At 490 Bakery Cafe, the waitress asks Jin in Mandarin what he’d like. He mistakenly points to characters that read “cash only.” Jin stays until closing and returns the next day after school. He stays at the restaurant every day for a month. Wei-Chen arrives in a purple car tricked out with accessories. Jin goes out to greet him. Wei-Chen has flashy jewelry and earrings and sunglasses; he is smoking. He asks what the hell Jin wants. Jin says he met Wei-Chen’s father and he wants to talk.

Inside, they talk over pearl milk tea. Jin apologizes. Wei-Chen says the milk tea here sucks; like it was made too close to a stir-fry, and with boba (tapioca pearls) that remind him of rabbit droppings. He removes his sunglasses and says there’s a hole-in-the-wall place down the street that’s much better. He offers to take Jin sometime. Jin says that would be cool. The book ends with an image of the two old friends laughing and talking in the restaurant.

Analysis

In the final section of the novel, the three storylines converge. Furious with his cousin, Danny beats Chin-Kee, telling him to “go back where he came from,” a common xenophobic insult. Their conflict escalates as Chin-Kee reveals an array of fighting moves, which are absurdly named after common American Chinese restaurant menu items.

With a punch, Danny knocks off Chin-Kee’s head to reveal that Chin-Kee has been the Monkey King all along. Once his true form is revealed, the Monkey King makes Danny transform back into Jin, his true identity. Jin is a few years older than when the reader last saw, suggesting that he has been lost in the Danny alter-ego for the duration of his time in high school.

The themes of transformation and folklore find their greatest significance to the plot of the novel as the Monkey King explains how Wei-Chen was his son all along.

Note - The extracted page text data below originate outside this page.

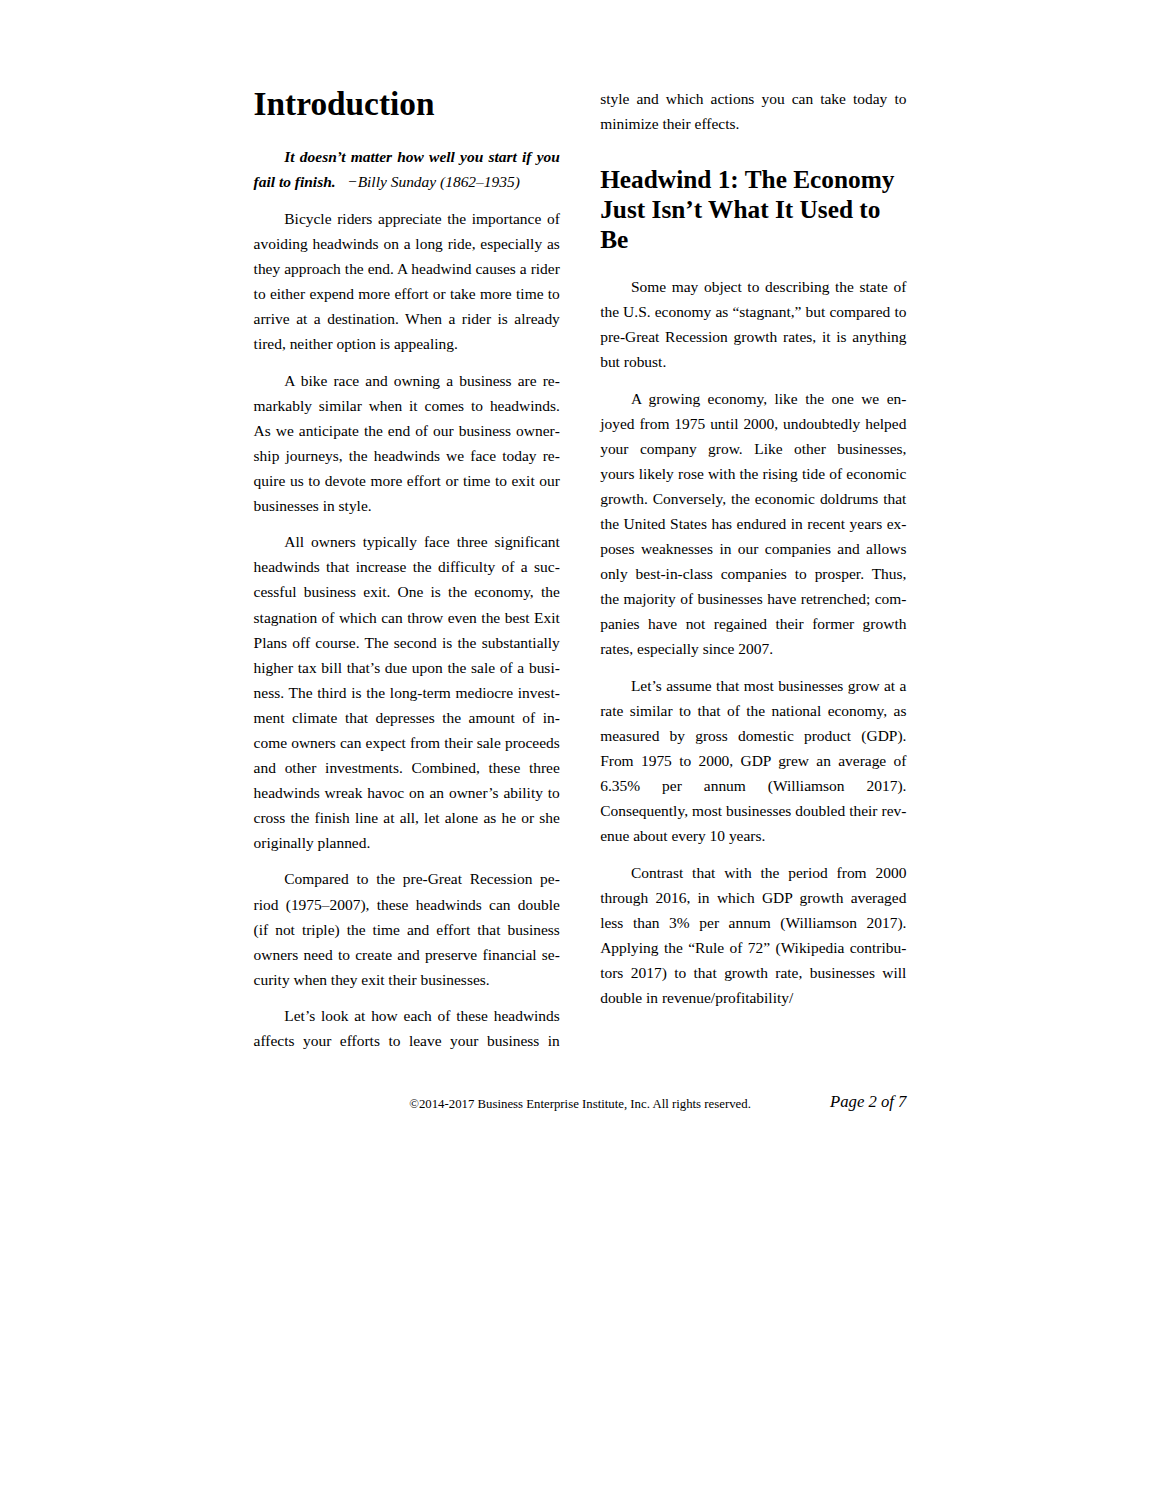Introduction
It doesn’t matter how well you start if you fail to finish. −Billy Sunday (1862–1935)
Bicycle riders appreciate the importance of avoiding headwinds on a long ride, especially as they approach the end. A headwind causes a rider to either expend more effort or take more time to arrive at a destination. When a rider is already tired, neither option is appealing.
A bike race and owning a business are remarkably similar when it comes to headwinds. As we anticipate the end of our business ownership journeys, the headwinds we face today require us to devote more effort or time to exit our businesses in style.
All owners typically face three significant headwinds that increase the difficulty of a successful business exit. One is the economy, the stagnation of which can throw even the best Exit Plans off course. The second is the substantially higher tax bill that’s due upon the sale of a business. The third is the long-term mediocre investment climate that depresses the amount of income owners can expect from their sale proceeds and other investments. Combined, these three headwinds wreak havoc on an owner’s ability to cross the finish line at all, let alone as he or she originally planned.
Compared to the pre-Great Recession period (1975–2007), these headwinds can double (if not triple) the time and effort that business owners need to create and preserve financial security when they exit their businesses.
Let’s look at how each of these headwinds affects your efforts to leave your business in style and which actions you can take today to minimize their effects.
Headwind 1: The Economy Just Isn’t What It Used to Be
Some may object to describing the state of the U.S. economy as “stagnant,” but compared to pre-Great Recession growth rates, it is anything but robust.
A growing economy, like the one we enjoyed from 1975 until 2000, undoubtedly helped your company grow. Like other businesses, yours likely rose with the rising tide of economic growth. Conversely, the economic doldrums that the United States has endured in recent years exposes weaknesses in our companies and allows only best-in-class companies to prosper. Thus, the majority of businesses have retrenched; companies have not regained their former growth rates, especially since 2007.
Let’s assume that most businesses grow at a rate similar to that of the national economy, as measured by gross domestic product (GDP). From 1975 to 2000, GDP grew an average of 6.35% per annum (Williamson 2017). Consequently, most businesses doubled their revenue about every 10 years.
Contrast that with the period from 2000 through 2016, in which GDP growth averaged less than 3% per annum (Williamson 2017). Applying the “Rule of 72” (Wikipedia contributors 2017) to that growth rate, businesses will double in revenue/profitability/
©2014-2017 Business Enterprise Institute, Inc. All rights reserved.
Page 2 of 7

As a test of his virtue, Wei-Chen was tasked with living life on earth for forty years without succumbing to human vice. However, Wei-Chen’s falling out with Jin corrupted his image of humanity, and Wei-Chen decided to abandon the quest and embrace a life devoted to pleasure. In this way, Wei-Chen undergoes his own transformation as a consequence of the identity struggles Jin experiences.

Jin is unamused and flatly bewildered by everything the Monkey King tells him. This suggests that he hasn’t yet understood the lesson the Monkey King is trying to impart. Jin asks what to do and the Monkey King answers obliquely but helpfully, saying he could have saved himself time under the pile of rocks if he’d remembered how good it is to be a monkey. Jin’s parallel experience is to remember how good it is to be himself, which necessitates an embrace of both his American and his Chinese cultural identities.

The novel ends on an optimistic note. Though Wei-Chen is nearly unrecognizable in his new grown-up form as a smoking, jewelry-wearing, sports-car driving teen, the two friends are soon able to regain their connection as friends. Bonding over how bad their boba tea is, the friends end up laughing together. Yang leaves the reader with this visual image to signal that Jin has found peace in his soul through accepting his true identity.